Deputy Solicitor General Edwin Kneedler defends the government position, and the liberal justices pound at him awhile over the basic unfairness of a system that would allow for deportation, based on the random accident of which state you were in when you broke the law. Justice David Souter suggests: “It seems very odd given the tension between the state and federal classifications to say that for federal purposes the state classification is going to trump the federal classification.” Even Scalia balks at Kneedler’s “double inconsistency” that could preclude a deportation if a state treated a crime more leniently than federal law, concluding “you’ve thoroughly confused me.”

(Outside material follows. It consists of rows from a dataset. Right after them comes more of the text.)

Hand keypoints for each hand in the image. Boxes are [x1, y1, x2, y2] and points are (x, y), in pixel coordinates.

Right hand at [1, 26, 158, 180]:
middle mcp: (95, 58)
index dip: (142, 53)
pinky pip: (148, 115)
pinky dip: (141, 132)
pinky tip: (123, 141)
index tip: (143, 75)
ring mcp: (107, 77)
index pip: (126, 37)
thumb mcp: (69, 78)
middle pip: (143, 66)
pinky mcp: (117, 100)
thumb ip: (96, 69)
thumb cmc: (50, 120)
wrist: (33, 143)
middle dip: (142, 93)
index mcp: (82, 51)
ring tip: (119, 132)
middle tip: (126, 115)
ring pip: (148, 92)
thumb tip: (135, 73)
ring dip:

If George Allen had uttered Scalia’s “nobody thinks your client is abstaining from tequila” crack today, it would have been front-page news. The rest of us would have been forced to form some opinion as to whether it was an “aspersion,” a stereotype, a gaffe, or just a celebration of worm-laden beverages. But the court exists on a different plane, and for good reason. We don’t want every branch of government to be beholden to the electorate, but that doesn’t mean that the justices shouldn’t be beholden to themselves. Scalia wants to be a part of the national conversation, but not on the terms the nation has agreed to. And each time he unleashes one of these remarks, I find myself wondering whether he’s protecting his right to express himself, or just relishing his free pass.